Embeddings are a good starting point for the AI curious app developer

🌈 Abstract

The article discusses the use of vector embeddings, a type of AI technology, in the context of an app developer building an icon discovery app. It covers the implementation details, including the choice of using Postgres with the pgvector extension, creating embeddings, implementing search and filtering, and providing similar recommendations. The article also provides a summary of the key decisions and sources for other options.

🙋 Q&A

[01] Embeddings and Postgres with pgvector

1. Why did the author choose to use Postgres with the pgvector extension instead of a specialized vector database? The author chose Postgres with pgvector because they didn't want to have to compare results across multiple data sources. Pgvector allows them to blend embedding search with business logic like filtering and scoring within the same database.

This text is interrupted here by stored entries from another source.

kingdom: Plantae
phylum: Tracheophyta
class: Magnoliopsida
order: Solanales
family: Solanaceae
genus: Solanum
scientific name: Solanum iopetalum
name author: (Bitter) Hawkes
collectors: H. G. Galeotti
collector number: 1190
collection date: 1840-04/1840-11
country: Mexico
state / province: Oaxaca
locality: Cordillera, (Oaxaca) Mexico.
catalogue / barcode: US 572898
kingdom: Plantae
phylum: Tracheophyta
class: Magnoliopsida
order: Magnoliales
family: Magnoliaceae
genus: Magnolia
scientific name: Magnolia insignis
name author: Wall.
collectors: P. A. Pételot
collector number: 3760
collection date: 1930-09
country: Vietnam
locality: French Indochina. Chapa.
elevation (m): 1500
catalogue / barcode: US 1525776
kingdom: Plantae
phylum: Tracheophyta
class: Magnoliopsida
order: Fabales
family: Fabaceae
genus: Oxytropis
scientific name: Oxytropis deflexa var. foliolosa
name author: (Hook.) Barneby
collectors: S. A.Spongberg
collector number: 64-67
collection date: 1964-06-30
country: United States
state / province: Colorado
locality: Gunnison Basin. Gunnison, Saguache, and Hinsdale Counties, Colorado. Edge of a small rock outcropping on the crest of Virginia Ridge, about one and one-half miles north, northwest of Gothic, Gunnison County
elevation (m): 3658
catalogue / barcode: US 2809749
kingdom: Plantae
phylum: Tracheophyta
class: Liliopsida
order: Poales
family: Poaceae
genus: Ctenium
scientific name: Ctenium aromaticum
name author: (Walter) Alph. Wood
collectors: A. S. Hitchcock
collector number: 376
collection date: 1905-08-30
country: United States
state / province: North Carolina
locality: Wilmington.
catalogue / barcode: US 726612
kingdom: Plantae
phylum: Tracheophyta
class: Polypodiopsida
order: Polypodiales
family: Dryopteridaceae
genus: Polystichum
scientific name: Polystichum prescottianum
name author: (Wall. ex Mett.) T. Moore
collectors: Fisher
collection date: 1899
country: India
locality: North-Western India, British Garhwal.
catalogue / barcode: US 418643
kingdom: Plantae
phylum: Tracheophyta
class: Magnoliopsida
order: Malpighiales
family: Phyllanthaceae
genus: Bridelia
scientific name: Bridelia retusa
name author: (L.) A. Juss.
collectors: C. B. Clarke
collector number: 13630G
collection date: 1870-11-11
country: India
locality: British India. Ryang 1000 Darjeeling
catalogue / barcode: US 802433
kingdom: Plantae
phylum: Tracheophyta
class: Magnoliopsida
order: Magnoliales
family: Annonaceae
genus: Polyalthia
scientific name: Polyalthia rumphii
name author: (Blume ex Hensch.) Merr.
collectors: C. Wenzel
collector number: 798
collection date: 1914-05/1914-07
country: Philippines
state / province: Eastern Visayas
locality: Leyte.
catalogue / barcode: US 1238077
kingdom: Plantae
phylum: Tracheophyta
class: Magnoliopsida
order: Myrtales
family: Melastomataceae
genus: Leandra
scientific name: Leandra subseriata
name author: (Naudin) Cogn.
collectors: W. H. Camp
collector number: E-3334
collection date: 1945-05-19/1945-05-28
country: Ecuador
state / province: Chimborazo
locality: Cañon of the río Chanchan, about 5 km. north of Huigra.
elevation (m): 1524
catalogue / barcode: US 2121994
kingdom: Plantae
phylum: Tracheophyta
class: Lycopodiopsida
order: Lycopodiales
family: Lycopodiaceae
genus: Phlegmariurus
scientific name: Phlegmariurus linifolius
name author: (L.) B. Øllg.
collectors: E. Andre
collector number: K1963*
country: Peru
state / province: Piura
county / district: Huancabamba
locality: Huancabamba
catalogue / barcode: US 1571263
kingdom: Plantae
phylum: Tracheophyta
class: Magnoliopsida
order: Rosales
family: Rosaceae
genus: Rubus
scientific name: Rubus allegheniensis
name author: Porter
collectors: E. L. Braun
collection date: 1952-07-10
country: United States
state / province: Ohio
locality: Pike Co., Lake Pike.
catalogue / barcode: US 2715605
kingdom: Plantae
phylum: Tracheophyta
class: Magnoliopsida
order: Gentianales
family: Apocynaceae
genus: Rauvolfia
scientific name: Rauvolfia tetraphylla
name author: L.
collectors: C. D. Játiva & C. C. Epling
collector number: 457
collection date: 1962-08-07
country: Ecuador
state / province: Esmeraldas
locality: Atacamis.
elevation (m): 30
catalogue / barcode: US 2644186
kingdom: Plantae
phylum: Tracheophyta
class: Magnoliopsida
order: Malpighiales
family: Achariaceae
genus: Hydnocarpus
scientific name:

2. How does the author create the embeddings for the icons? The author creates a function that encodes the icon data, including the name, categories, and tags, into a string. This string is then used to generate the vector embeddings using an OpenAI embedding model.

3. What are the benefits of using vector embeddings for search compared to traditional text-based search? Vector embeddings allow for similarity-based search, where the results are ranked based on the cosine similarity between the search query and the icon embeddings. This enables more relevant results, even for queries in different languages, without the need for manually curated tags or a bag of words.

[02] Implementing Search and Recommendations

1. How does the author implement the search functionality using the vector embeddings? The author uses a SQL query to calculate the cosine similarity between the search query embedding and each icon embedding, orders the results by similarity, and limits the output to the top 50 results.

2. How does the author implement the similar recommendations feature? For icons that belong to a category, the author uses the same cosine similarity approach to find other icons in the same category. For icons without categories, the author compares the embedding of the selected icon to the embeddings of other icons in the same set to find similar recommendations.

3. What additional algorithm does the author mention to improve the search results over time? The author suggests an algorithm that combines the cosine similarity from the embedding search with the click data for each icon, giving more weight to icons that users have clicked on more often for a particular search query.

[03] Implementation Decisions and Resources

1. What are the different vector database options mentioned in the article besides Postgres with pgvector? The article mentions that there are many specialized vector databases to choose from, but the author chose Postgres with pgvector to blend embedding search with business logic.

2. What are the different client libraries and hosting options mentioned for working with pgvector? The author used Typescript and the drizzle-orm library to work with pgvector. The article also mentions using the elixir library with Ecto, as well as hosting options like Neon, fly.io, and Supabase.

3. What are the different embedding models and distance metrics discussed in the article? The author used OpenAI's text-embedding-3-small model and cosine similarity as the distance metric. The article also mentions that other embedding models and distance metrics like l2 distance and inner product are supported by pgvector.